● Selected passage
==============================
Introduction: In the marine bacterium Dinoroseobacter shibae the photosynthetic gene cluster (PGC), encoding all components for aerobic anoxygenic photosynthesis, is specifically activated under dark growth conditions. The photosynthetic repressor PpsR inhibits PGC transcription under white & blue light conditions by binding to promoter sequences and preventing RNA polymerase binding. In our current regulatory model, the light-dependent, FMN containing LOV protein LdaP interacts with PpsR only in its dark state, while light state LdaP is inactive. Thereby LdaP acts as a PpsR antirepressor only under dark growth conditions. (Pucelik et al., 2024, Front. Microbiol. 15:1351297. doi: 10.3389/fmicb.2024.1351297).

Goals: Characterising the light-dependent interaction of the antirepressor LdaP with the PpsR repressor and its influence on DNA binding properties of PpsR.

Methods: Homologous produced & purified LdaP protein was incubated under blue light or dark conditions with SPOT peptide arrays representing the PpsR protein sequence and vice versa. Specific interactions were detected using LdaP or PpsR specific antisera. The DNA binding properties of PpsR were analysed by EMSA using a 100 bp bchF promoter DNA fragment and recombinantly produced PpsR. In addition, in vivo DNA binding studies of PpsR were performed using chromatin immunoprecipitation followed by qPCR. The oligomeric state of LdaP & PpsR was investigated using in vitro crosslinking.
==============================
● Records supplied

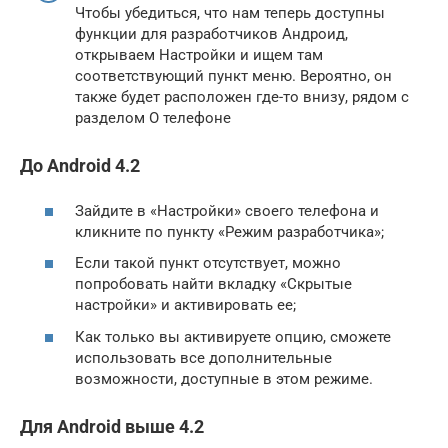
Чтобы убедиться, что нам теперь доступны
функции для разработчиков Андроид,
открываем Настройки и ищем там
соответствующий пункт меню. Вероятно, он
также будет расположен где-то внизу, рядом с
разделом О телефоне
До Android 4.2
Зайдите в «Настройки» своего телефона и
кликните по пункту «Режим разработчика»;
Если такой пункт отсутствует, можно
попробовать найти вкладку «Скрытые
настройки» и активировать ее;
Как только вы активируете опцию, сможете
использовать все дополнительные
возможности, доступные в этом режиме.
Для Android выше 4.2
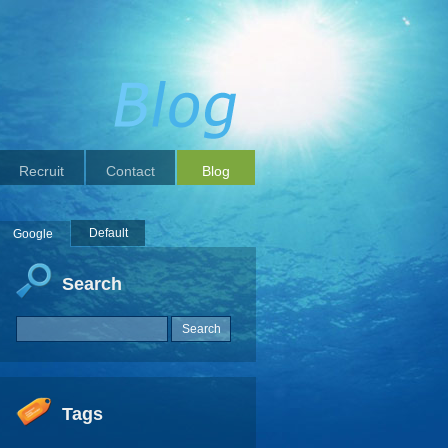
Recruit
Contact
Blog
Default
Google
Search
Tags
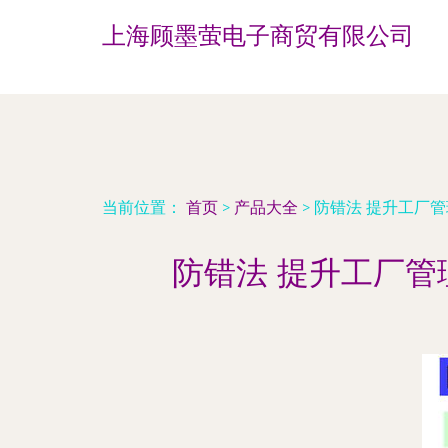
上海顾墨萤电子商贸有限公司
当前位置：
首页
>
产品大全
>
防错法 提升工厂
防错法 提升工厂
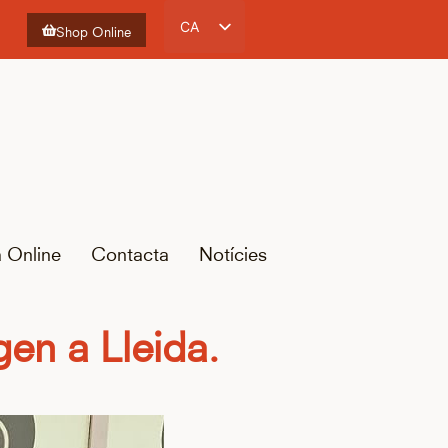
CA
Shop Online
ES
EN
FR
a Online
Contacta
Notícies
gen a Lleida.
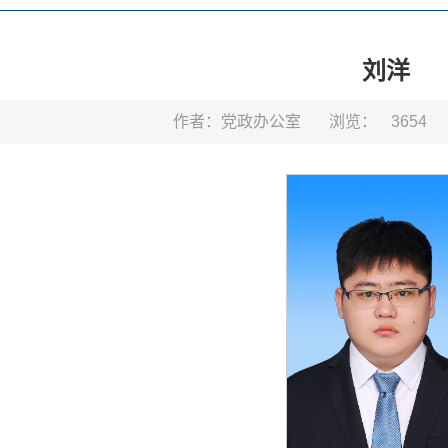
刘洋
作者：党政办公室
浏览：
3654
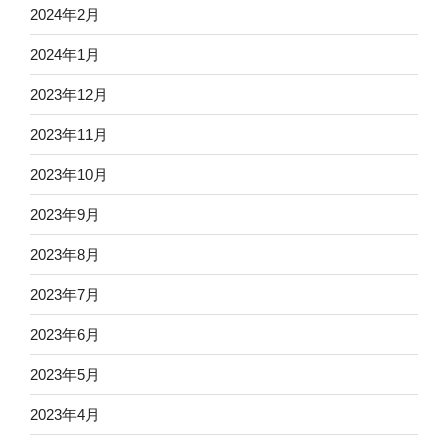
2024年2月
2024年1月
2023年12月
2023年11月
2023年10月
2023年9月
2023年8月
2023年7月
2023年6月
2023年5月
2023年4月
==============================
● Work to complete
1. In the text on photosynthetic gene regulation in Dinoroseobacter shibae, how long was the bchF promoter DNA fragment used in the EMSA analysis?
2. Copy the text on photosynthetic gene regulation in Dinoroseobacter shibae, starting with "Goals: Characterising the" and going on through "properties of PpsR.".

● Exercise answers
1. 100 bp.

2.
Goals: Characterising the light-dependent interaction of the antirepressor LdaP with the PpsR repressor and its influence on DNA binding properties of PpsR.